No início da campanha, Dilma chegou a sondar Mantega e Meirelles para saber se eles gostariam de continuar no cargo.

O segundo turno congelou as conversas, mas nos últimos dias, com a estabilização das pesquisas que previram a vitória de Dilma, eles voltaram ao tema.

A ideia de manter Mantega e Meirelles partiu do presidente Luiz Inácio Lula da Silva.

Lula disse a Dilma que um dos motivos para o País ter se saído bem durante a crise econômica foi o fato de um ser o contraponto do outro.

Mantega defende juros mais baixos, e Meirelles é mais ortodoxo.

Para Lula, essa divergência de ideias fez com que o governo acabasse adotando as medidas corretas, principalmente durante a crise.

Dilma, por sua vez, não quer mexer em time que está ganhando, e muito menos contrariar uma sugestão de Lula, que será uma espécie de consultor privilegiado do seu governo.

Para permanecerem no cargo, no entanto, tanto Mantega como Meirelles terão que driblar alguns problemas.

O problema de Mantega é doméstico.

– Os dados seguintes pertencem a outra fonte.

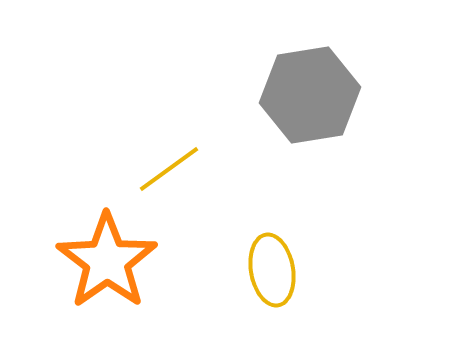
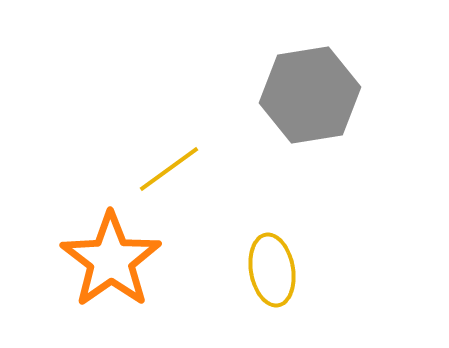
orange star: moved 4 px right, 1 px up
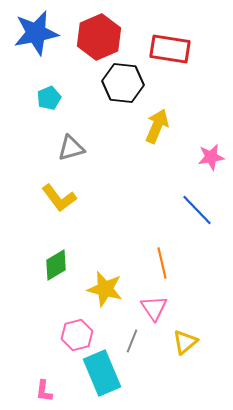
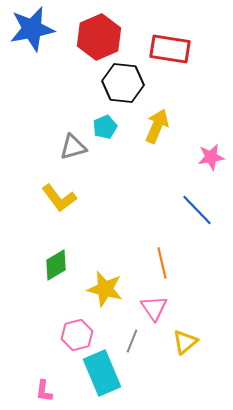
blue star: moved 4 px left, 4 px up
cyan pentagon: moved 56 px right, 29 px down
gray triangle: moved 2 px right, 1 px up
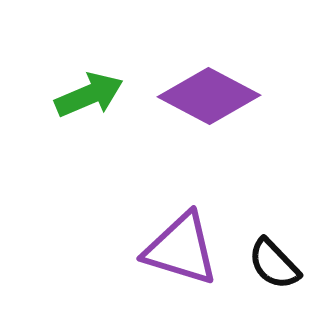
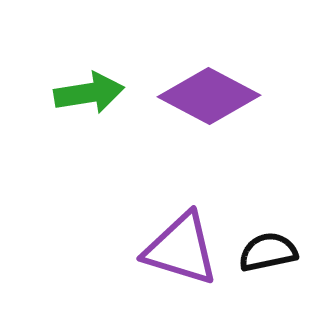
green arrow: moved 2 px up; rotated 14 degrees clockwise
black semicircle: moved 6 px left, 12 px up; rotated 122 degrees clockwise
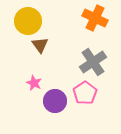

Ele já está há oitos anos fora de São Paulo, entre Brasília e Rio (antes de ir para a Fazenda, Mantega ocupou o Ministério do Planejamento e presidiu o BNDES), e sua família quer que ele fique em casa, na capital paulista, a partir de agora.

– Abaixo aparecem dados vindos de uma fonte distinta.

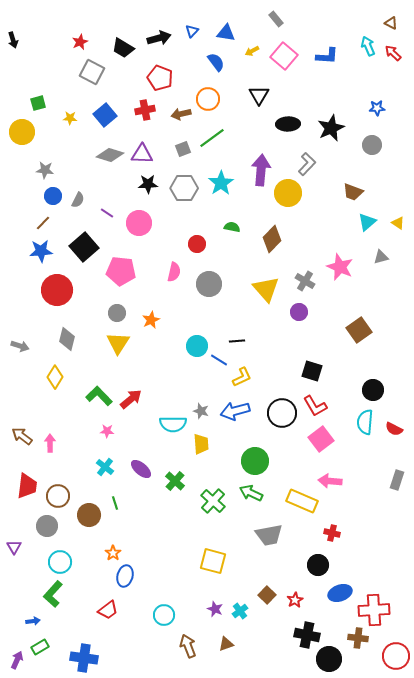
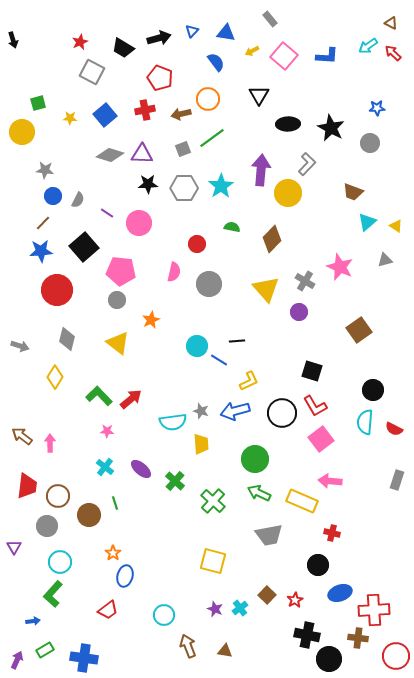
gray rectangle at (276, 19): moved 6 px left
cyan arrow at (368, 46): rotated 102 degrees counterclockwise
black star at (331, 128): rotated 20 degrees counterclockwise
gray circle at (372, 145): moved 2 px left, 2 px up
cyan star at (221, 183): moved 3 px down
yellow triangle at (398, 223): moved 2 px left, 3 px down
gray triangle at (381, 257): moved 4 px right, 3 px down
gray circle at (117, 313): moved 13 px up
yellow triangle at (118, 343): rotated 25 degrees counterclockwise
yellow L-shape at (242, 377): moved 7 px right, 4 px down
cyan semicircle at (173, 424): moved 2 px up; rotated 8 degrees counterclockwise
green circle at (255, 461): moved 2 px up
green arrow at (251, 493): moved 8 px right
cyan cross at (240, 611): moved 3 px up
brown triangle at (226, 644): moved 1 px left, 7 px down; rotated 28 degrees clockwise
green rectangle at (40, 647): moved 5 px right, 3 px down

Já o problema de Meirelles é dentro do seu partido, o PMDB. Na repartição de cargos entre as legendas que apóiam o governo, Dilma quer contar o Banco Central na cota do PMDB. Mas os caciques do partido rejeitam a idéia. Acham que o BC não é cargo político, mas técnico. Bem, pelo menos por enquanto.

Mantega e Meirelles evitam falar sobre o assunto. No entanto, para alguns interlocutores, ambos confirmaram que são grandes as chances de aceitarem o convite de Dilma, caso seja oficializado a partir da sua eleição.

Mantega disse a pessoas próximas que estaria pensando na proposta. Meirelles disse a interlocutores que deverá mesmo continuar no governo, e provavelmente no Banco Central.

O Plano B de Meirelles gira em torno de uma incipiente ideia de se criar uma espécie de Ministério da Infraestrutura. Nesse momento, porém, a probabilidade disso acontecer é pequena.